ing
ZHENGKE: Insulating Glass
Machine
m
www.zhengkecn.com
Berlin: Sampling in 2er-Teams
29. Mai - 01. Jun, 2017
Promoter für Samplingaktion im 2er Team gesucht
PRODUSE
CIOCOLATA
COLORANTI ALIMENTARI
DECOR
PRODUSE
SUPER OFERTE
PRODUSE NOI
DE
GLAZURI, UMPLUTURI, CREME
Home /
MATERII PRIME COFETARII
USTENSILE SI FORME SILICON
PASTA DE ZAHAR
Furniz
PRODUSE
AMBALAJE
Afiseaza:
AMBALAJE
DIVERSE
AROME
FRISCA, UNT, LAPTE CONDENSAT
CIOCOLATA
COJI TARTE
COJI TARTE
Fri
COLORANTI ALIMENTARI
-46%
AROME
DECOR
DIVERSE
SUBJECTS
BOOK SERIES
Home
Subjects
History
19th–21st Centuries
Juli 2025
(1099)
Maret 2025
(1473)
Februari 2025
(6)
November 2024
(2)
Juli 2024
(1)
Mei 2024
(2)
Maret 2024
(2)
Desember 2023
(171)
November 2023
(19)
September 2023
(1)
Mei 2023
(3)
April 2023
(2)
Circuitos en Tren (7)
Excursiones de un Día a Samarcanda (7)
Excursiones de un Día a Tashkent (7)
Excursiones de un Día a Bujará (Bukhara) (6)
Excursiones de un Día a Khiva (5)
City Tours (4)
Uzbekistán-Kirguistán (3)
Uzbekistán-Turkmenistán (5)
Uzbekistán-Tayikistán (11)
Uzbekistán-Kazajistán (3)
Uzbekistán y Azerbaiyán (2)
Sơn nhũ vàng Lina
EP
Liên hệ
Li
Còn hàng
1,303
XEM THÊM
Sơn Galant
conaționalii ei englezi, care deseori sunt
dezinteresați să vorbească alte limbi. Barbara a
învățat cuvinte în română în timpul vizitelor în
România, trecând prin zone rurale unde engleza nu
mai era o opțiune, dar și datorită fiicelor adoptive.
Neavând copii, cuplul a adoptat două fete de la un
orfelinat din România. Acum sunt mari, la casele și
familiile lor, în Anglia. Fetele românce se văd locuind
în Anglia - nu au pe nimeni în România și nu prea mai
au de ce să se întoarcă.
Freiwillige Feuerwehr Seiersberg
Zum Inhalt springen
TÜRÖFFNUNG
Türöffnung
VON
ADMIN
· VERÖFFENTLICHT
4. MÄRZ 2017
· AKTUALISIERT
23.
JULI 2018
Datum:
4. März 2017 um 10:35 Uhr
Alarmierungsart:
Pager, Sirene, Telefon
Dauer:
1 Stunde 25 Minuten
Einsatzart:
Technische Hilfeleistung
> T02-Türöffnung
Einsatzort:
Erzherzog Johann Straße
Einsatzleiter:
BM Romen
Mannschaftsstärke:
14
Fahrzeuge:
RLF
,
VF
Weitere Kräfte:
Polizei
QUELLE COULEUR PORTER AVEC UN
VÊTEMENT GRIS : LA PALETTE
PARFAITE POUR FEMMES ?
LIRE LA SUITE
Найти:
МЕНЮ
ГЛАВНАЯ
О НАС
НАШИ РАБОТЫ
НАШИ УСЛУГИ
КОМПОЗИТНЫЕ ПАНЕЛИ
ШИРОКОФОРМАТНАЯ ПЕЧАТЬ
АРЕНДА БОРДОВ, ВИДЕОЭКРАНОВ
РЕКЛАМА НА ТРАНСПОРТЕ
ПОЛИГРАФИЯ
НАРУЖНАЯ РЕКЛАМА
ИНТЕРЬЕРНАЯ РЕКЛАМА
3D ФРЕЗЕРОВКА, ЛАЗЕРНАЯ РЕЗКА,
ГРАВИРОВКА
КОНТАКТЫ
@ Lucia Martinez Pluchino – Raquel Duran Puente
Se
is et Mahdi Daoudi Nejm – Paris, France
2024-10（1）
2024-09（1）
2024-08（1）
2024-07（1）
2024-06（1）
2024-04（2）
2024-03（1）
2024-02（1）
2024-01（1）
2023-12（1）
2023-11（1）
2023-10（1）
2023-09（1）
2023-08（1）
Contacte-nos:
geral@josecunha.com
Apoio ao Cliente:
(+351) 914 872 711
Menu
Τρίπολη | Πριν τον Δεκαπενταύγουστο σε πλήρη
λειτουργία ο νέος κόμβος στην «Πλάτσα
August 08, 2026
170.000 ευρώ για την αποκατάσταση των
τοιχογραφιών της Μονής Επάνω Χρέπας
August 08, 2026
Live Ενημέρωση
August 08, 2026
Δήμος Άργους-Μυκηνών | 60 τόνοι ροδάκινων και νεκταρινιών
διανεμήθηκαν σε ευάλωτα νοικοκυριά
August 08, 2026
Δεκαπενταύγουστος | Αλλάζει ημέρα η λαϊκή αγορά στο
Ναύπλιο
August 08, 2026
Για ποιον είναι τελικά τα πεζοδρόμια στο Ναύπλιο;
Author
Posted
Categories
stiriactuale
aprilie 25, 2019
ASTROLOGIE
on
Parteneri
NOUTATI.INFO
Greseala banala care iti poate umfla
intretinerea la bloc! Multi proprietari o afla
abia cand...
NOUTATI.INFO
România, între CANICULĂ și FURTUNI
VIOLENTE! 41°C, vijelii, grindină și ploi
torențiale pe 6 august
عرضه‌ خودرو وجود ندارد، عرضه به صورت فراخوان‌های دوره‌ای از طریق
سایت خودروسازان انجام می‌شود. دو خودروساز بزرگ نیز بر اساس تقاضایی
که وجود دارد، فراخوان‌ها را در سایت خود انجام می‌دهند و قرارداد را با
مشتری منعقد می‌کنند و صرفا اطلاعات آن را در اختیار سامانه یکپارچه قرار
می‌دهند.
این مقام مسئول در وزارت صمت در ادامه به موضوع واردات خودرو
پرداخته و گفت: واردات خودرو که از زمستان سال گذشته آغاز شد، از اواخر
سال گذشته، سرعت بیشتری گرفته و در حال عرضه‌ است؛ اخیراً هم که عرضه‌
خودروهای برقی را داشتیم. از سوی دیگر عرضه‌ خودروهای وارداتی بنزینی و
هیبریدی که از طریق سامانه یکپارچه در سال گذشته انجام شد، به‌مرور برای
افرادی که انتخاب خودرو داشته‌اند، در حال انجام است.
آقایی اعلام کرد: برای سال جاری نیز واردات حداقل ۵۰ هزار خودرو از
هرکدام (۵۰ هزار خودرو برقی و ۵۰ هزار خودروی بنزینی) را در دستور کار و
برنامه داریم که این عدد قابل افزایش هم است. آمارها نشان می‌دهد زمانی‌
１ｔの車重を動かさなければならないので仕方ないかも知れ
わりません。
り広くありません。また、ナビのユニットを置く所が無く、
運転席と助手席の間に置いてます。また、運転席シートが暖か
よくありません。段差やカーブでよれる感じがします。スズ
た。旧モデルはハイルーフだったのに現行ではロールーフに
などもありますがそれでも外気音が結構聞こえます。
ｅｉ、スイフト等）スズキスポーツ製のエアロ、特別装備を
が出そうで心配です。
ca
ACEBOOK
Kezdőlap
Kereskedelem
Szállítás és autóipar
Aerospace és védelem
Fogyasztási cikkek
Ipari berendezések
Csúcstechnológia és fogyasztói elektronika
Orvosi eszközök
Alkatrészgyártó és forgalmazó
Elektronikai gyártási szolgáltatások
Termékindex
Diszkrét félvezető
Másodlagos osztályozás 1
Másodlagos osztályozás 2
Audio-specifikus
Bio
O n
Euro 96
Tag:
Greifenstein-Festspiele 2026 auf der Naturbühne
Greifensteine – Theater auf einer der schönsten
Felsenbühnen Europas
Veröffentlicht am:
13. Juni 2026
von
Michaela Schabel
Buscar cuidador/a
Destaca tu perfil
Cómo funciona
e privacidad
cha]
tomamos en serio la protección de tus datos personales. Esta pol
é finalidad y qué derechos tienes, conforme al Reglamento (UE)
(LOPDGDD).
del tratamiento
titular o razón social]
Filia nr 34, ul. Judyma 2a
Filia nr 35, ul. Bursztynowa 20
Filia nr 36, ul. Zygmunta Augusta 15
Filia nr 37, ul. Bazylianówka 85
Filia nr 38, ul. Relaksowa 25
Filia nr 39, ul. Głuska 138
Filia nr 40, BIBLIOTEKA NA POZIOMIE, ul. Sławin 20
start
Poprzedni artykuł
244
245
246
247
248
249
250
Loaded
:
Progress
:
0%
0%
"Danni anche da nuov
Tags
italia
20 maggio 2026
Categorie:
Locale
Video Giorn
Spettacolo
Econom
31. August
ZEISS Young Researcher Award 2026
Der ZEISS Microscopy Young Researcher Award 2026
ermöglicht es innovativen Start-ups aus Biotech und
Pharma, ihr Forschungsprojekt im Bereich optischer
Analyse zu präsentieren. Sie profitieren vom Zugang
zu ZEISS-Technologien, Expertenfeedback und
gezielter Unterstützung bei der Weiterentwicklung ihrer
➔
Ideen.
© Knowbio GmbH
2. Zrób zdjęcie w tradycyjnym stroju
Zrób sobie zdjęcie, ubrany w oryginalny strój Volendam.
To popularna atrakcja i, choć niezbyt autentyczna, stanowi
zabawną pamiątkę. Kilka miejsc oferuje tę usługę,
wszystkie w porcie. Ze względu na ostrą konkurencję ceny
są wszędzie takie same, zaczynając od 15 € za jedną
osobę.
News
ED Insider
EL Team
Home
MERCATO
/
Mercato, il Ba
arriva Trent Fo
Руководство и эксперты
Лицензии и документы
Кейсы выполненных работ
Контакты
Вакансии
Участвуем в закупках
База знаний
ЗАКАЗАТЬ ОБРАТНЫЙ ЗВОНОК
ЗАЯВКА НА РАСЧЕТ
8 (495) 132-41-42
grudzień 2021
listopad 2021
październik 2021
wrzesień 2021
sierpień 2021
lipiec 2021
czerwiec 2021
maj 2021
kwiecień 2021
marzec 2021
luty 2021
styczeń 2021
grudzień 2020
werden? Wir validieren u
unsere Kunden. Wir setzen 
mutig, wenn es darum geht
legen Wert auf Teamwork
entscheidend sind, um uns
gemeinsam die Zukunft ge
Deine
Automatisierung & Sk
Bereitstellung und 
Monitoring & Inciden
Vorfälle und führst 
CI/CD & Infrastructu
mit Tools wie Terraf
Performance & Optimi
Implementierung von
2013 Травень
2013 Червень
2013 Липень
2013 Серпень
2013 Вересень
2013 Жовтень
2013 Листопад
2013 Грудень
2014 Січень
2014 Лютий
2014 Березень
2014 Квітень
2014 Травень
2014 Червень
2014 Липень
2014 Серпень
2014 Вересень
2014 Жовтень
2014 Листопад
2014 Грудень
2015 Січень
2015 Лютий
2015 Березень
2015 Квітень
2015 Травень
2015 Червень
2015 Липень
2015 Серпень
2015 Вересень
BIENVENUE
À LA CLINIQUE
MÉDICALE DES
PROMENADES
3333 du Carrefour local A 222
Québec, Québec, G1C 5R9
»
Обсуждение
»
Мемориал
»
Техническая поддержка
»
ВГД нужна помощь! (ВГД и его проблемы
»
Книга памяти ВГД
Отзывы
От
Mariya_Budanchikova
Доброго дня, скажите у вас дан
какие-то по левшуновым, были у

══════════

#### [Problem requirements]
Reprint the data above from the opening line to the line holding "19th–21st Centuries", inclusive, and nothing else.

#### [Result of this exercise]
ing
ZHENGKE: Insulating Glass
Machine
m
www.zhengkecn.com
Berlin: Sampling in 2er-Teams
29. Mai - 01. Jun, 2017
Promoter für Samplingaktion im 2er Team gesucht
PRODUSE
CIOCOLATA
COLORANTI ALIMENTARI
DECOR
PRODUSE
SUPER OFERTE
PRODUSE NOI
DE
GLAZURI, UMPLUTURI, CREME
Home /
MATERII PRIME COFETARII
USTENSILE SI FORME SILICON
PASTA DE ZAHAR
Furniz
PRODUSE
AMBALAJE
Afiseaza:
AMBALAJE
DIVERSE
AROME
FRISCA, UNT, LAPTE CONDENSAT
CIOCOLATA
COJI TARTE
COJI TARTE
Fri
COLORANTI ALIMENTARI
-46%
AROME
DECOR
DIVERSE
SUBJECTS
BOOK SERIES
Home
Subjects
History
19th–21st Centuries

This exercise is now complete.